Native. Perennial. Propagates by seeds.

Time of bloom: May to September.

Seed-time: July to November.

Range: Labrador to British Columbia, southward to Maine, Michigan, and Minnesota, and along the Rocky Mountains to central Mexico.

Habitat: Moist, rich soil; fields, low meadows, waste places.

This weed is tolerant of soil which is somewhat brackish and it often damages the hay crop from the salt-marsh meadows along the Coast. It has also made its way to Europe, where it is regarded with much dislike.

Taproot rather stout, penetrating the soil to a great depth. Stems tufted, slender, ascending, flexuous, grooved, smooth, and pale green, one to three feet tall, usually simple. Leaves narrow, lance-shaped, pointed at both ends, the sides often nearly folded together; petioles rather short.
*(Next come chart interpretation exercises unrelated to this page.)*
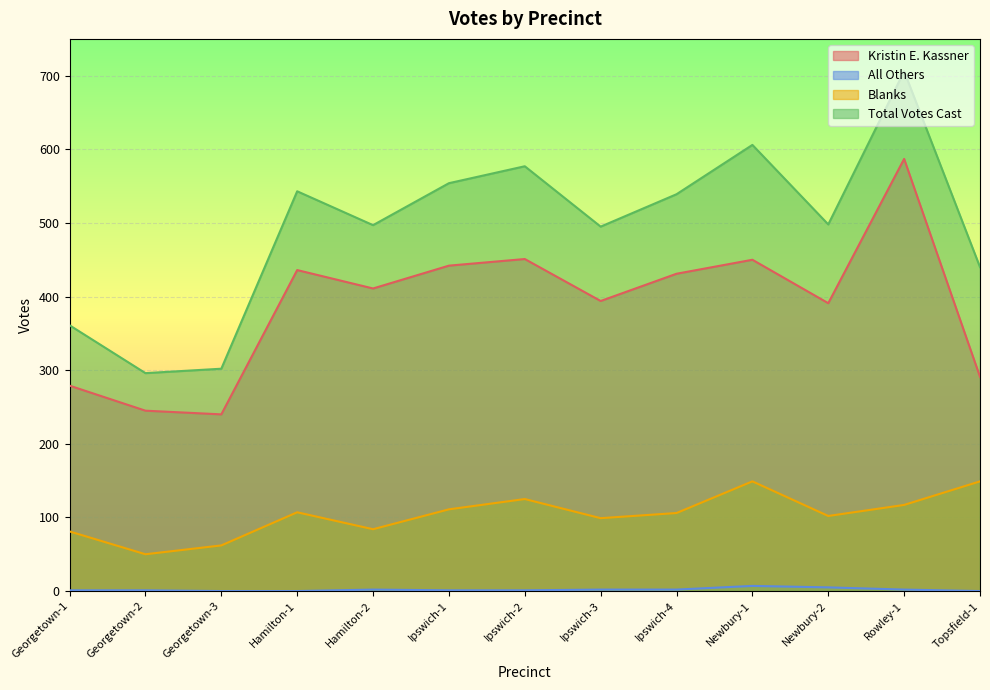

Rank the series at Ipswich-4 from highest to lowest value.

Total Votes Cast, Kristin E. Kassner, Blanks, All Others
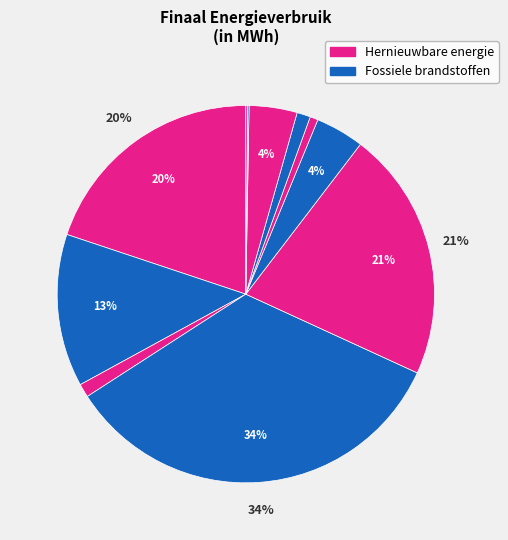

How many slices are in this pie chart?

11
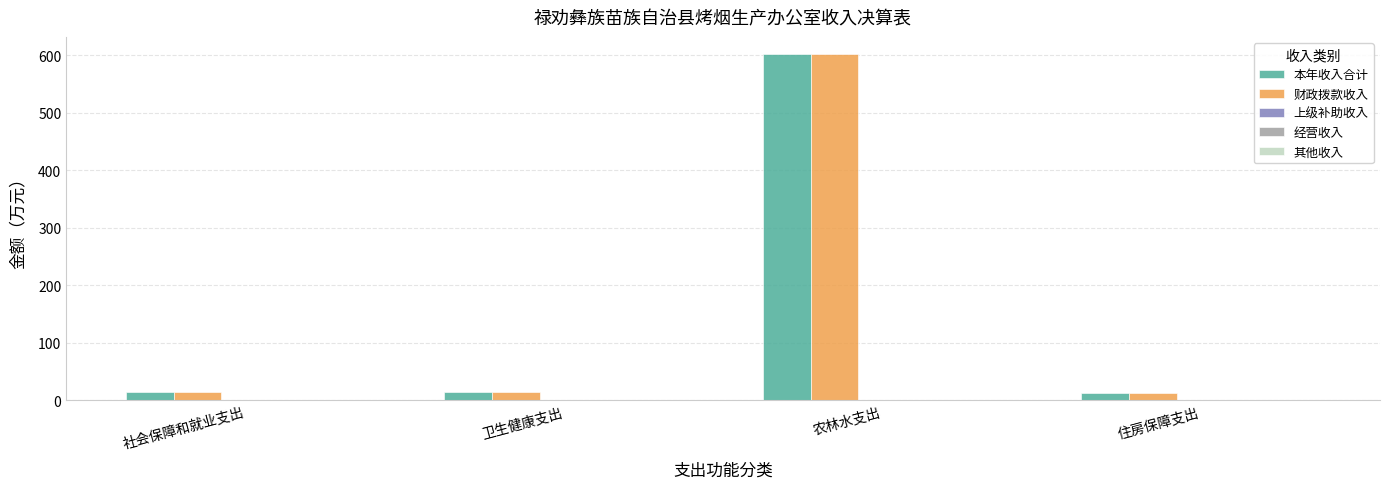

List the labels in order of 其他收入 value, largest first.

农林水支出, 社会保障和就业支出, 卫生健康支出, 住房保障支出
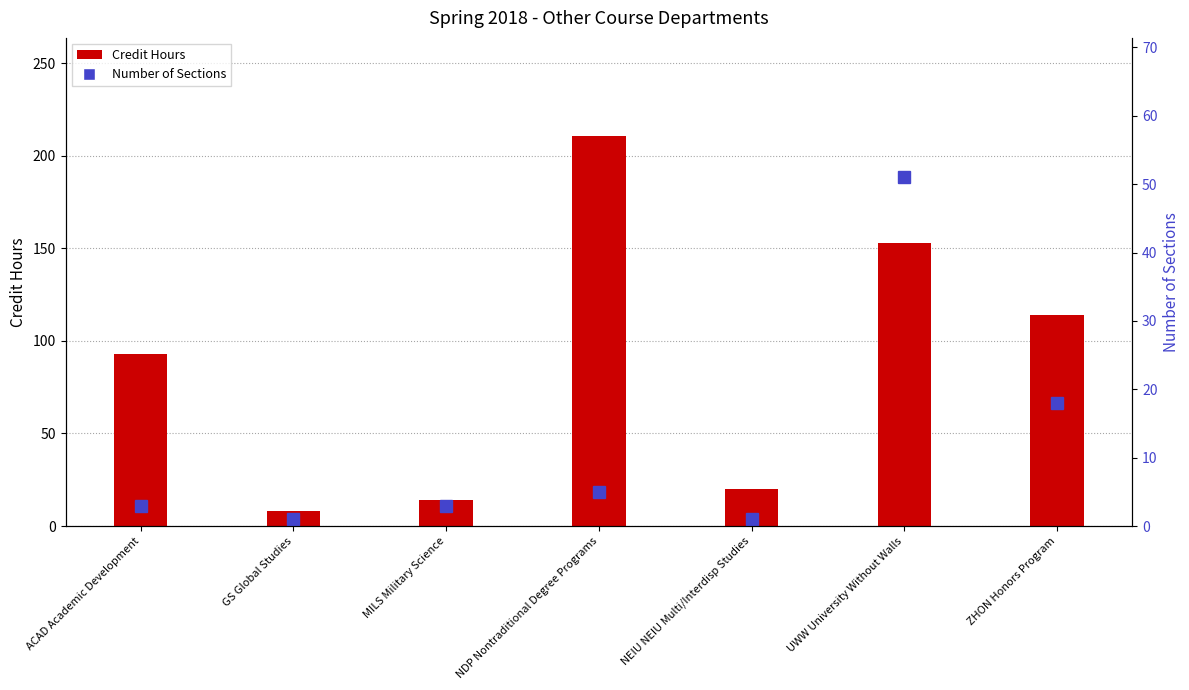

Reading left to right, list all the values displayed in this chart.

ACAD Academic Development=93	GS Global Studies=8	MILS Military Science=14	NDP Nontraditional Degree Programs=211	NEIU NEIU Multi/Interdisp Studies=20	UWW University Without Walls=153	ZHON Honors Program=114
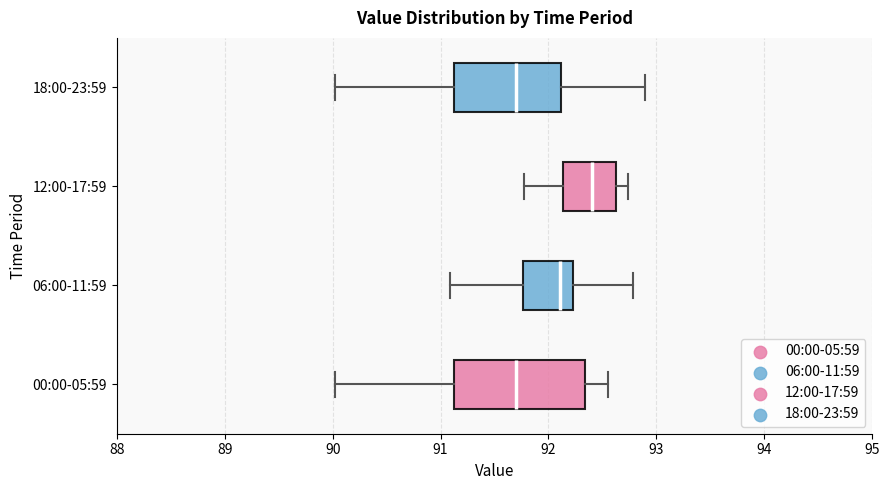

Reading bottom to top, read every box against the x-axis: the position of its median line, the range the box covers, and the ends of its whiskers. The values are not printed on the chart, so give them approximately, as read against the axis.

00:00-05:59: median 91.7, box 91.1 to 92.3, whiskers 90.0 to 92.6
06:00-11:59: median 92.1, box 91.8 to 92.2, whiskers 91.1 to 92.8
12:00-17:59: median 92.4, box 92.1 to 92.6, whiskers 91.8 to 92.7
18:00-23:59: median 91.7, box 91.1 to 92.1, whiskers 90.0 to 92.9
Racemes erect, the whorls very dense; pedicels scarcely exceeding the calyx-lobes, jointed near the base; calyx olive to reddish brown, the valves triangular-ovate, delicately veined, all tubercled. Achenes dark red, smooth and shining; frequently an impurity of clover and alfalfa seed, so extending the range of a most troublesome weed.

Means of control the same as for Rumex crispus. In well-tilled ground none of these large, deep-rooted weeds attain sufficient size to be very troublesome.